Data integration involves combining data residing in different sources and providing users with a unified view of these data. This process becomes significant in a variety of situations, which include both commercial (when two similar companies need to merge their databases and scientific (combining research results from different bioinformatics repositories, for example) domains. Data integration appears with increasing frequency as the volume and the need to share existing data explodes. It has become the focus of extensive theoretical work, and numerous open problems remain unsolved. In management circles, people frequently refer to data integration as "Enterprise Information Integration" EII.
History
Figure 1: Simple schematic for a data warehouse. The ETL process extracts information from the source databases, transforms it and then loads it into the data warehouse.
Figure 2: Simple schematic for a data-integration solution. A system designer constructs a mediated schema against which users can run queries. The virtual database interfaces with the source databases via wrapper code if required.
Issues with combining heterogeneous data sources under a single query interface have existed for some time. The rapid adoption of databases after the 1960s naturally led to the need to share or to merge existing repositories. This merging can take place at several levels in the database architecture.
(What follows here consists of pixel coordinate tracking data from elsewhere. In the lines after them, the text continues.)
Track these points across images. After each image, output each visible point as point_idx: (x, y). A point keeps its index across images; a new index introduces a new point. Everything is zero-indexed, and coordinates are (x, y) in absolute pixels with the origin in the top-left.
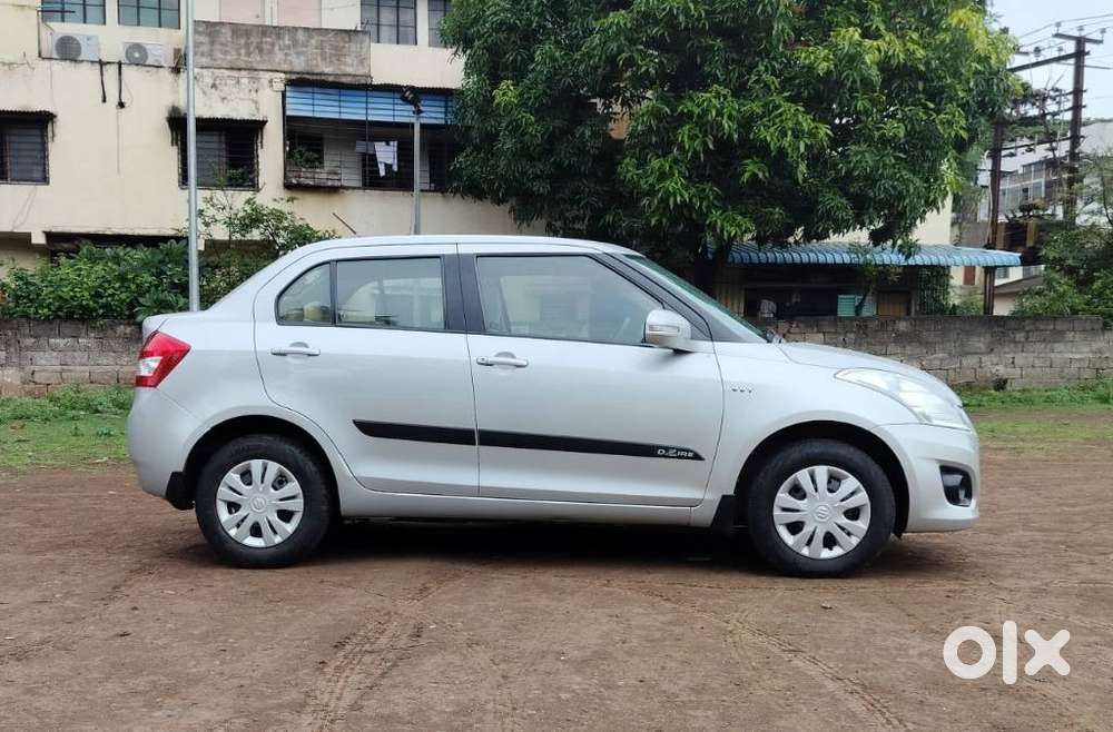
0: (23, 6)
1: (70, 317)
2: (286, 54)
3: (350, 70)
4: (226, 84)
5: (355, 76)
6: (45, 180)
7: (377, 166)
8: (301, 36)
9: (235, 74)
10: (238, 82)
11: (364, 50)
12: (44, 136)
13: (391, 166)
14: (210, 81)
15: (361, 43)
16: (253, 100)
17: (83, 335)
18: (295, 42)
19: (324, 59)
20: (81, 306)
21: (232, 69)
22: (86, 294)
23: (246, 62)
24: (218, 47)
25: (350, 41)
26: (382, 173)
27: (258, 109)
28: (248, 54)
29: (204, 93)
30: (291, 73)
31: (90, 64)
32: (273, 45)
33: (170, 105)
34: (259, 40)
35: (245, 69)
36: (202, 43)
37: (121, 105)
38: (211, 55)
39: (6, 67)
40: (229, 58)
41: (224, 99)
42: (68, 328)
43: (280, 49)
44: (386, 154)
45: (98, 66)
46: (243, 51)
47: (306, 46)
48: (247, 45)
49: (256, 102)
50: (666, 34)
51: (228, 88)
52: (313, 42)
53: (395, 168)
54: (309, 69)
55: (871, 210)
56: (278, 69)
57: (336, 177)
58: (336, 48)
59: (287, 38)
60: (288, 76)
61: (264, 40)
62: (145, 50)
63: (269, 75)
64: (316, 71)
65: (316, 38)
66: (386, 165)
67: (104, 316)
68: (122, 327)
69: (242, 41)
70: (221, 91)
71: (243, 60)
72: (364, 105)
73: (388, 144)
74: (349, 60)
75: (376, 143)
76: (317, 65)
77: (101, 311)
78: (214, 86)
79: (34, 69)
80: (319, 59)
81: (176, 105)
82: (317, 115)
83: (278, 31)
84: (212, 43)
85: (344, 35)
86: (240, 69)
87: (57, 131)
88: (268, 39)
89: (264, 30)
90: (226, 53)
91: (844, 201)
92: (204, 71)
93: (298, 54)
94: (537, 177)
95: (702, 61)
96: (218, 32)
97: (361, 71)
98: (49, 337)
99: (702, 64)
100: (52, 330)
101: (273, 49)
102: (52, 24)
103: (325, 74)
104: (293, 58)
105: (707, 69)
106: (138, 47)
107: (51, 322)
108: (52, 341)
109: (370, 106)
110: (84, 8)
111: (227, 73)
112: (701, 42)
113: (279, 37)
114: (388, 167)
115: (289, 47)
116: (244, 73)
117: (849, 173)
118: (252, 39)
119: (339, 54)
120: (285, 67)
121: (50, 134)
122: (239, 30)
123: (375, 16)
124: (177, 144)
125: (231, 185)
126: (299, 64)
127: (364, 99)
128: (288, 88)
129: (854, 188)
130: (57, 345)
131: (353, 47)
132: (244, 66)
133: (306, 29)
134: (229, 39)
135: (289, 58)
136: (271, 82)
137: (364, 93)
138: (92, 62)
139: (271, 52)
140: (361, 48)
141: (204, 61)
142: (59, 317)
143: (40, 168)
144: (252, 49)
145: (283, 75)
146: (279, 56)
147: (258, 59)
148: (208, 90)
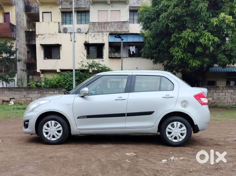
0: (55, 22)
1: (52, 87)
2: (110, 28)
3: (124, 30)
4: (96, 36)
5: (125, 32)
6: (59, 58)
7: (130, 52)
8: (113, 24)
9: (99, 33)
10: (99, 35)
11: (128, 26)
12: (59, 49)
13: (134, 52)
14: (93, 35)
15: (127, 24)
16: (102, 39)
17: (56, 91)
18: (112, 25)
19: (118, 28)
20: (55, 85)
21: (98, 32)
22: (56, 82)
23: (101, 30)
24: (95, 28)
25: (124, 24)
26: (132, 54)
27: (103, 41)
28: (101, 29)
29: (92, 38)
30: (111, 32)
31: (68, 33)
32: (107, 26)
33: (85, 41)
34: (104, 25)
35: (101, 32)
36: (92, 27)
37: (75, 42)
38: (93, 29)
39: (52, 35)
40: (97, 30)
41: (96, 39)
42: (53, 89)
43: (108, 27)
44: (133, 49)
45: (70, 34)
46: (100, 28)
47: (114, 26)
48: (101, 27)
49: (103, 39)
50: (175, 17)
51: (97, 37)
52: (116, 25)
53: (135, 52)
54: (115, 31)
55: (234, 58)
56: (108, 31)
57: (119, 55)
58: (121, 26)
59: (110, 24)
60: (110, 33)
61: (105, 25)
62: (81, 29)
63: (106, 33)
64: (117, 31)
65: (116, 24)
66: (132, 52)
67: (60, 87)
68: (63, 89)
69: (100, 26)
70: (96, 37)
71: (100, 30)
72: (126, 38)
73: (133, 47)
74: (124, 28)
75: (130, 47)
76: (117, 30)
77: (59, 86)
78: (94, 36)
79: (57, 35)
80: (117, 28)
81: (86, 41)
82: (116, 41)
83: (108, 23)
84: (94, 27)
85: (123, 23)
86: (100, 32)
87: (62, 48)
88: (106, 25)
89: (105, 23)
90: (97, 29)
91: (225, 56)
92: (92, 33)
93: (112, 28)
94: (154, 53)
95: (185, 23)
96: (95, 24)
97: (127, 30)
98: (49, 91)
99: (185, 24)
100: (49, 90)
101: (107, 27)
102: (63, 25)
103: (118, 32)
104: (111, 29)
105: (187, 25)
106: (79, 29)
107: (49, 88)
108: (49, 92)
109: (128, 38)
110: (70, 21)
111: (97, 33)
112: (184, 19)
113: (108, 24)
114: (133, 52)
115: (110, 26)
116: (100, 33)
117: (224, 49)
118: (102, 25)
119: (121, 27)
120: (110, 31)
121: (60, 49)
122: (99, 23)
123: (133, 17)
124: (86, 49)
125: (97, 58)
126: (113, 30)
127: (126, 37)
128: (109, 36)
129: (227, 53)
130: (50, 93)
131: (125, 25)
132: (101, 31)
133: (114, 22)
134: (97, 26)
135: (110, 29)
136: (106, 34)
137: (126, 36)
138: (69, 33)
139: (107, 28)
140: (127, 25)
141: (92, 31)
142: (50, 87)
143: (59, 56)
144: (102, 27)
145: (109, 33)
146: (108, 28)
147: (104, 29)
148: (93, 37)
One popular solution is implemented based on data warehousing (see figure 1). The warehouse system extracts, transforms, and loads data from heterogeneous sources into a single common queriable schema so data becomes compatible with each other. This approach offers a tightly coupled architecture because the data is already physically reconciled in a single repository at query-time, so it usually takes little time to resolve queries. However, problems lie in the data freshness, that is, information in warehouse is not always up-to-date.